Study of the effect of mechanical alloying on the structure of Ni-Mn-Sn Heusler alloy

Abstract

The formation process of nanocrystalline Ni-Mn-Sn Heusler alloy was investigated using mechanical alloying route. Powder samples of this alloy were fabricated using high milling energy technology of planetary ball mill in an argon atmosphere. The effects of selected milling time (0 hr, 5 hr, 10 hr and 15 hr) on the crystallite size, lattice strain, morphology and chemical composition of as-milled powder samples were studied using X-ray diffraction (XRD) and scanning electron microscope (SEM) attached with energy-dispersive Xray spectroscopy (EDX). Thermal behavior of the samples was analyzed by differential scanning caloorimetry (DSC). Results indicated that the formation of single phase Ni2MnSn Heusler alloy was obtained after 15 hr of milling through the balance between particle coalescence and fracture accompanied by uniform grain refinement.

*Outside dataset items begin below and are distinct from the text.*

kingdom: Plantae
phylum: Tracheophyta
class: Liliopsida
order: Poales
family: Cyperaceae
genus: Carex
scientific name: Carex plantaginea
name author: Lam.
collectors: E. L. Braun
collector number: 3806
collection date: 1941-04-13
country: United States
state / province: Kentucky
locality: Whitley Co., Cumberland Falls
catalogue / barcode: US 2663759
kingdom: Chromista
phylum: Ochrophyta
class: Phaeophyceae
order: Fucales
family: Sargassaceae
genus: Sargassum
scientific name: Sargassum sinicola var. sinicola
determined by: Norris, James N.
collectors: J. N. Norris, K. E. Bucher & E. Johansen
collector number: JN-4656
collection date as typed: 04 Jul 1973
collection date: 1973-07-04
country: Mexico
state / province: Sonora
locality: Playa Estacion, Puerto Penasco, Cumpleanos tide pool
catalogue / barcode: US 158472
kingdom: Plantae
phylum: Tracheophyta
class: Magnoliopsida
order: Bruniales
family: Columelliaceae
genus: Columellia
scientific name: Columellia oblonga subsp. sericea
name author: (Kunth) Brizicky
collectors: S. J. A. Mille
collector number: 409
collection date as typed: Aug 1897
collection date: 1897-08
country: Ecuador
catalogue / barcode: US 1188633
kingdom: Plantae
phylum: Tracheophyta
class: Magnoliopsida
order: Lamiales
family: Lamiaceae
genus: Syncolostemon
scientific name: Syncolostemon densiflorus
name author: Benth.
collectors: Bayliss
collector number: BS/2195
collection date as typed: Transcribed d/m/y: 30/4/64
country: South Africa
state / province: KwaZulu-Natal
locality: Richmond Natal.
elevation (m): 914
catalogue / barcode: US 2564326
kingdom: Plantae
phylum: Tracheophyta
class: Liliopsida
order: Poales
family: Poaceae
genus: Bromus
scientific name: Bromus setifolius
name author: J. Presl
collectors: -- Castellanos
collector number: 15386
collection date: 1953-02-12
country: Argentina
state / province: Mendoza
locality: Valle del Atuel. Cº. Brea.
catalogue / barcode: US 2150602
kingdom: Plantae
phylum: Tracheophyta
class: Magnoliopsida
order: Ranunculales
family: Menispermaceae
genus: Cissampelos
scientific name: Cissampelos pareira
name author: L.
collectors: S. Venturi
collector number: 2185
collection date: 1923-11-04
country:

The optimum milling time resulted from the proper selection of milling parameters. Compositional analysis of 15 hr asmilled sample revealed stoichiometric Heusler composition (X2YZ) of Ni-Mn-Sn alloy with no impurities. The subsequent heating of the powder particles in DSC showed crystallization of Ni-Mn-Sn alloy. The obtained results provide an understanding of the fabrication of Ni-Mn based Heusler alloy powders by mechanical alloying technique by using laboratory scale ball mill with the aim to bring out structural and thermal aspects of the alloy.